Handling Conflicts with Eventual Consistency and Distributed Systems

In distributed data architectures like some NoSQL solutions, a mechanism is needed to detect and resolve conflicting updates on different nodes.  There are many different ways to do this.  You don't need to understand the nitty gritty details of how this is done, but understanding the basic concepts is fundamental to understanding the strengths and limitations of your distributed data system.  In this post I'll cover some of the methods.
 
Distributed Hash Tables
 
BitTorrent's distributed tracker uses this technology.  In fact, some key-value systems like Cassandra and memcached (I'll cover both in a later post) are just giant DHTs.  Essentially a data element is passed to a common hashing function to generate a key, which is then passed around to other nodes.  
 
Quorom Protocol
 
Very simply, technologies that use QP must "commit" on n number of nodes for the transaction to be considered successful.  The "commit" can be handled in one of two ways:
  1. Like a traditional two-phase commit (2PC).  In this case the write commit is delayed until a quorum of n acknowledge the change.  Obviously this can introduce a high amount of transaction latency.  

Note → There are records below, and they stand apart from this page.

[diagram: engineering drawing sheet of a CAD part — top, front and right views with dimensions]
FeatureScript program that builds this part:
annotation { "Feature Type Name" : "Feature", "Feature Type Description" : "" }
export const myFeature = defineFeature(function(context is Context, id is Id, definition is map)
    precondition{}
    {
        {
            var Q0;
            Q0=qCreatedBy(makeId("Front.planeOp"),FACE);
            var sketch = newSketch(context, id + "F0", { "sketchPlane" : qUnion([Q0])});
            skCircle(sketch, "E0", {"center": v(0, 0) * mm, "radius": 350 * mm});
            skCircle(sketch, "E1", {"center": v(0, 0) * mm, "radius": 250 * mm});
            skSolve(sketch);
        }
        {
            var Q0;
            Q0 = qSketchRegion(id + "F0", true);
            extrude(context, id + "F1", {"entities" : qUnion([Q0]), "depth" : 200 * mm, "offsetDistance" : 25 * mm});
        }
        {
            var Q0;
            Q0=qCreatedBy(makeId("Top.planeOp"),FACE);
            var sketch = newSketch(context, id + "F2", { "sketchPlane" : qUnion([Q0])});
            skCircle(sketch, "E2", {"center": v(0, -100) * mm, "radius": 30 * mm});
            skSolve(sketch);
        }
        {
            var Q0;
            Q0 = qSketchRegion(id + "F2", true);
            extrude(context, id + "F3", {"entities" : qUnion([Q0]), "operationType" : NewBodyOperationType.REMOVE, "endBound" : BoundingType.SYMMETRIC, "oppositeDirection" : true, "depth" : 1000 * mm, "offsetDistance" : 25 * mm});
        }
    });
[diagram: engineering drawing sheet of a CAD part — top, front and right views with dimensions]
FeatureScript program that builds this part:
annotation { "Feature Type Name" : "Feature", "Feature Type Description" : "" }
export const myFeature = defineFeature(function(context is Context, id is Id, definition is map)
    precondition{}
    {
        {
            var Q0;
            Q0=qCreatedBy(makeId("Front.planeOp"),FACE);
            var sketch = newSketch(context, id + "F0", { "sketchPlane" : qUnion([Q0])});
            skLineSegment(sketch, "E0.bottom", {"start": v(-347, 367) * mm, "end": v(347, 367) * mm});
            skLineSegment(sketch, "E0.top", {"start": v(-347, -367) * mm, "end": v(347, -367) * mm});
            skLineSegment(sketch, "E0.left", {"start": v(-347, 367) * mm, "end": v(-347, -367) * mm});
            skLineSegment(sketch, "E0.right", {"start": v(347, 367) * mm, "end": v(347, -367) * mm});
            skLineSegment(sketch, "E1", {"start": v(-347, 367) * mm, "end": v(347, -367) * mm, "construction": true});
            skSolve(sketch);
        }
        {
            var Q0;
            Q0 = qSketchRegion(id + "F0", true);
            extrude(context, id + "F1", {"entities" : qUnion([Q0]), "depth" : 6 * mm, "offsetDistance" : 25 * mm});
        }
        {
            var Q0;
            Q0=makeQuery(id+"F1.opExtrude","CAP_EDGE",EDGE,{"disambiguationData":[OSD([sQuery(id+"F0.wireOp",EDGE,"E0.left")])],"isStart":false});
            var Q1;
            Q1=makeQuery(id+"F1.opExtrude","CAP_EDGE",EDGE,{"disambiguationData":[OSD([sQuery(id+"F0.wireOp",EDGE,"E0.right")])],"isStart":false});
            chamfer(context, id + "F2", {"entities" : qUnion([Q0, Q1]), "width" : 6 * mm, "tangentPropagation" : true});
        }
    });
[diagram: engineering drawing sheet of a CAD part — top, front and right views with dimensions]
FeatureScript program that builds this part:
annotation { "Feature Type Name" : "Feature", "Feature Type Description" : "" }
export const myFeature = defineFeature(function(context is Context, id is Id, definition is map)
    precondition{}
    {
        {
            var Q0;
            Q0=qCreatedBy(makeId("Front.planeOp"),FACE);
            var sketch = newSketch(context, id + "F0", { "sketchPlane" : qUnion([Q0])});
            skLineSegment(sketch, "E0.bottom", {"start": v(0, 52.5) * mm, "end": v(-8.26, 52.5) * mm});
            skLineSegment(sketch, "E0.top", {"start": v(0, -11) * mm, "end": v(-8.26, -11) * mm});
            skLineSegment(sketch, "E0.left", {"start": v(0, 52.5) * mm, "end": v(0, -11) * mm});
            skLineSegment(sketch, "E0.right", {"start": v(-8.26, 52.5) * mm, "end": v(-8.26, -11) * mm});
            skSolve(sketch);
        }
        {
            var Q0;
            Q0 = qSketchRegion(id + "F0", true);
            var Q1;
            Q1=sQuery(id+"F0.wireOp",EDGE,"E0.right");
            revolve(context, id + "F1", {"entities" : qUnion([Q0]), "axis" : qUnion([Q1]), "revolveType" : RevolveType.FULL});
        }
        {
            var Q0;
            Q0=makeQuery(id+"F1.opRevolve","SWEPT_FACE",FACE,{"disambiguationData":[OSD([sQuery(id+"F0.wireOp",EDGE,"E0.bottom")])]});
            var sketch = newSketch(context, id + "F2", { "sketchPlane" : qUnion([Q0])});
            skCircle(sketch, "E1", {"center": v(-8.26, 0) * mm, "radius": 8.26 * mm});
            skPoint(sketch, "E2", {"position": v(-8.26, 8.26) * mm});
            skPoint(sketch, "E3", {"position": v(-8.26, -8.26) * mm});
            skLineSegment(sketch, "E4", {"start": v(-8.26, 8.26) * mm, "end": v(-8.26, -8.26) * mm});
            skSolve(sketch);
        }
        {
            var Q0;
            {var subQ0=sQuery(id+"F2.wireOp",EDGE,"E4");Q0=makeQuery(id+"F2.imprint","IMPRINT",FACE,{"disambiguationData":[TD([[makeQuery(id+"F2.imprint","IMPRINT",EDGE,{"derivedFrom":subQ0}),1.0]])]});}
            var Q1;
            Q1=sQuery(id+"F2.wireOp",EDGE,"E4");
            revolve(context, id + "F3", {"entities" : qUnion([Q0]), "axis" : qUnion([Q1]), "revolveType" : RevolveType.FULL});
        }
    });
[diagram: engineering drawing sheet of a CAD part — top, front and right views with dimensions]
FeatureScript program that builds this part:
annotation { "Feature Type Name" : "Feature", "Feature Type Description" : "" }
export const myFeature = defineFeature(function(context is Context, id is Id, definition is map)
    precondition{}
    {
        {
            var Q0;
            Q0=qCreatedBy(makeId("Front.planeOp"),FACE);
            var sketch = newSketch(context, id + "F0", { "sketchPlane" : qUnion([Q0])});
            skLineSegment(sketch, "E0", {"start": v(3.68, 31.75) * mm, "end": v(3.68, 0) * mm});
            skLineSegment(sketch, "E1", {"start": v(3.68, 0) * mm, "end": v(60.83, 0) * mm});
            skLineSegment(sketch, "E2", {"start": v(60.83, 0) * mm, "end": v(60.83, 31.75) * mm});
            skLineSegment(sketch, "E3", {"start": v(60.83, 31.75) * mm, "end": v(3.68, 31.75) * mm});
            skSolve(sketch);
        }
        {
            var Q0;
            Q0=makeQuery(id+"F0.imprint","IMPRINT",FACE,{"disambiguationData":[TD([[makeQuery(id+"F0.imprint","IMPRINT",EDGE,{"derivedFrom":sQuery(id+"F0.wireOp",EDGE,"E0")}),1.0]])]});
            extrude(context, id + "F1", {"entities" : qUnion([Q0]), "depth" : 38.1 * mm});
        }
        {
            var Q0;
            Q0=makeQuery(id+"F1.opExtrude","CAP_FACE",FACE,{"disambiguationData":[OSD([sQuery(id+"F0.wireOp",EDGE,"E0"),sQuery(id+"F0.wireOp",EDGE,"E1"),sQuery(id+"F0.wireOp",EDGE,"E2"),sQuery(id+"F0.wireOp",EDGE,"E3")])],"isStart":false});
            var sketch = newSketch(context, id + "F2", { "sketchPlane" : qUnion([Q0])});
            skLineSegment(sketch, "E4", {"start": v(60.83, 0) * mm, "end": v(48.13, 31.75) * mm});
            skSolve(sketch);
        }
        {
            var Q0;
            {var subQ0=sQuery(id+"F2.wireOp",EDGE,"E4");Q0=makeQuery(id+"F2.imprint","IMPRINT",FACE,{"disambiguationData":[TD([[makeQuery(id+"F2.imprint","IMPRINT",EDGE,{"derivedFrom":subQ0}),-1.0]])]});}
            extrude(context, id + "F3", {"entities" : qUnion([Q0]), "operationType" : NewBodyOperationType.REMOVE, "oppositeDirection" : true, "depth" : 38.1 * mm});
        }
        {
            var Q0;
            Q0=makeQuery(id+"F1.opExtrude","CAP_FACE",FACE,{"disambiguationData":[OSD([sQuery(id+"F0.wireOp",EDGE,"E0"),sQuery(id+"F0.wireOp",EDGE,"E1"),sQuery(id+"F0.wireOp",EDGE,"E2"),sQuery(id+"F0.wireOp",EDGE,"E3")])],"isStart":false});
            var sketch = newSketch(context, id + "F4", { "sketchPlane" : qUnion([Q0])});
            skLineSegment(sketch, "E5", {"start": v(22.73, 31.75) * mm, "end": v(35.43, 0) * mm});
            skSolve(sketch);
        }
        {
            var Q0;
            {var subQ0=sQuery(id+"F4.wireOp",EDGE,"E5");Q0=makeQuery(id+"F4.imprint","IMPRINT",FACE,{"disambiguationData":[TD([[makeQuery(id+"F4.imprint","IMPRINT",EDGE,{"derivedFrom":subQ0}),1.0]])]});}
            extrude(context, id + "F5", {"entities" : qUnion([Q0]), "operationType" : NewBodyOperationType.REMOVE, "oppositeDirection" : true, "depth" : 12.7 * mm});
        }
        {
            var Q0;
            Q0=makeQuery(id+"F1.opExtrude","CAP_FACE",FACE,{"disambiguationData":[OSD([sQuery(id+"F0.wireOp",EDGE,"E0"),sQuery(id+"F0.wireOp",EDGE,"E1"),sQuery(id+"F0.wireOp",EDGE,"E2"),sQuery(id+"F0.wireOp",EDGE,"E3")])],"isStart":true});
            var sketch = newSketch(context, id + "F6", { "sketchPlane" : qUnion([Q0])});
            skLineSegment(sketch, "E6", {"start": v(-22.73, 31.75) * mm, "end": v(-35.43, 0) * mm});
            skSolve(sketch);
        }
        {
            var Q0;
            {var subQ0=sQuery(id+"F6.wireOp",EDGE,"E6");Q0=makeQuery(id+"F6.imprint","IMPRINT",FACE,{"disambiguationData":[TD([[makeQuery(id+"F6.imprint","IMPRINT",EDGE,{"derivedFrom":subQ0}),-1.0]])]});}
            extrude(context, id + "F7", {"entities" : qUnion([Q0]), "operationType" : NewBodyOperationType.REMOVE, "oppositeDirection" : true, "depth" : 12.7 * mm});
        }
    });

  2. The quorum is obtained on the read side.  When the data is read the quorum is obtained then.  Again, latency is introduced in this model.  
 
Gossip Protocol
 
This method allows nodes to become aware of other node crashes or new nodes joining the distributed system.  Changes to data are propogated to a set of known neighbors, who in turn propogate to a different set of neighbors.  After a certain period of time the data view becomes consistent.  The problem is that the more nodes the system contains, the longer it will take for updates to propogate, which in turn means the "eventual consistency" takes longer and therefore the possibility of conflicts occurring increases.  
 
Vector Clocks
 
A vector clock is probably the simplest way to handle conflict resolution in a distributed system.  A vector clock is a token that distributed systems pass around to keep the order of conflicting updates intact.  You could just timestamp the updates and let the last update win...if your requirements are that simple.  But if the servers are geographically disparate it may be impossible to keep the clocks synchronous.  Even using something like NTP (Network Time Protocol) on a LAN may not keep the clocks synchronized enough.  Vector clocks tag the data event so that conflicts can be handled logically by the application developer.  This is basically how Git works under-the-covers.  
 
There are many ways to implement vector clocks but the simplest way is for the client to stamp its data event with a "tag" that contains what the client knows about all of the other clients in the distributed system at that point in time.  A typical tag may look like this:
 
client1:50;client2:100;client3:78;client4:90
 
Assuming this was client1, the above tag indicates client1 knows that client2 is on its "Revision 100", client3 is on its "Revision 78", client4 is on its "Revision 90" and it is on "Revision 50".  "Revision" in this sense is a monotonically increasing identifier specific to that node.  You could use a GUID, but that is rarely done.  
 
 
Problems with Vector Clocks
 
A vector clock tag grows very large as more clients participate in the system, and as the system generates more messages.  Some vector clock-based systems like Riak have a pruning algorithm to keep the vector clock tags more compact. Vector clocks are also used by Amazon's Dynamo architecture.